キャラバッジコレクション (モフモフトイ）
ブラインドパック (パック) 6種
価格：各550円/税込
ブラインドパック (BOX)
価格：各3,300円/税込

• PROBLEM STATEMENT
Copy out every line of the records, keeping each character the same.

• SOLUTION FOR THIS TASK
キャラバッジコレクション (モフモフトイ）
ブラインドパック (パック) 6種
価格：各550円/税込
ブラインドパック (BOX)
価格：各3,300円/税込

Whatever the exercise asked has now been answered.